Work task: Reproduce exactly, with no other output, every line of the data below from the line containing "root of tail: (579, 257)" to the end, inclusive.

Pixel coordinate listings

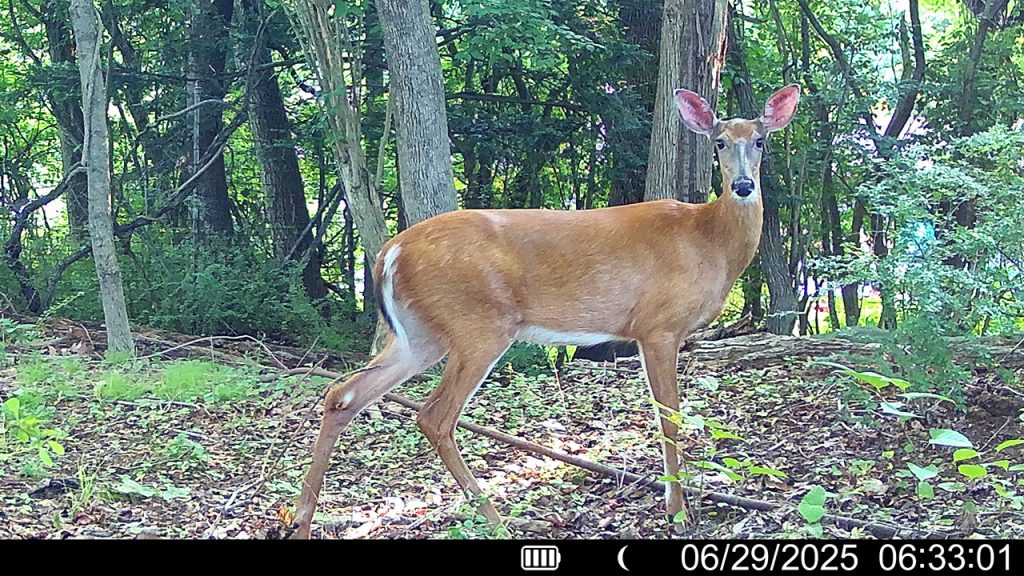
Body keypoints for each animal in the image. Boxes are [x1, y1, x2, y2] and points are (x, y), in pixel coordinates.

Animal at [289, 84, 800, 538]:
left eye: (761, 140)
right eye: (719, 142)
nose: (743, 185)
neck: (708, 241)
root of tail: (388, 252)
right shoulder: (658, 326)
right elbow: (669, 416)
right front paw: (677, 512)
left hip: (420, 335)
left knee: (343, 393)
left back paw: (301, 520)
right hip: (479, 323)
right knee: (434, 415)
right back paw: (497, 521)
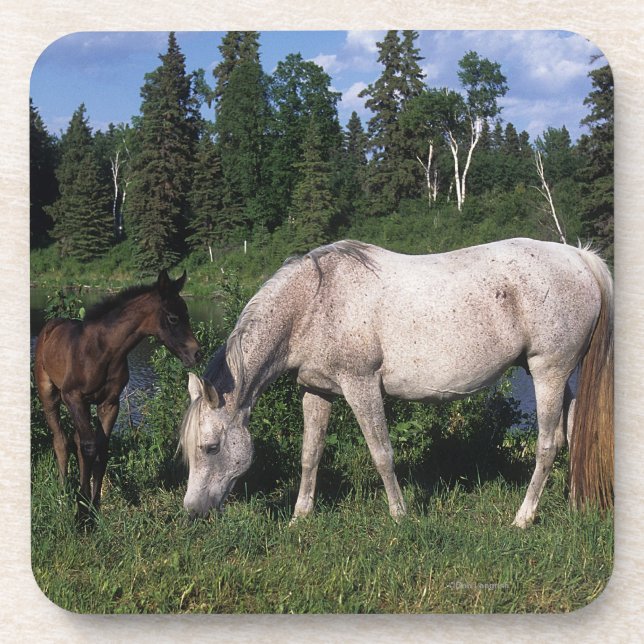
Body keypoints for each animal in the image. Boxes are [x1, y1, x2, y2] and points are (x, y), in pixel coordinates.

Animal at [34, 270, 201, 520]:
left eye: (187, 314)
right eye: (173, 318)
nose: (196, 353)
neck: (103, 351)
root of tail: (51, 326)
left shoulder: (110, 403)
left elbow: (101, 449)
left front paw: (95, 504)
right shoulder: (73, 397)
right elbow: (89, 447)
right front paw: (82, 511)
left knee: (76, 439)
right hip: (50, 395)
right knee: (61, 440)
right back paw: (63, 490)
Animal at [179, 238, 613, 528]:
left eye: (211, 447)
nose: (193, 510)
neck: (313, 301)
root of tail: (579, 257)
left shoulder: (361, 385)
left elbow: (382, 454)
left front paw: (400, 515)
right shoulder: (316, 391)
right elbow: (310, 454)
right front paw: (300, 516)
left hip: (549, 372)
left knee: (547, 444)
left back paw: (524, 517)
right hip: (555, 375)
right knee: (571, 432)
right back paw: (573, 503)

Exercise result:
root of tail: (579, 257)
left shoulder: (361, 385)
left elbow: (382, 454)
left front paw: (400, 515)
right shoulder: (316, 391)
right elbow: (310, 454)
right front paw: (300, 516)
left hip: (549, 372)
left knee: (547, 444)
left back paw: (524, 517)
right hip: (555, 375)
right knee: (571, 432)
right back paw: (573, 503)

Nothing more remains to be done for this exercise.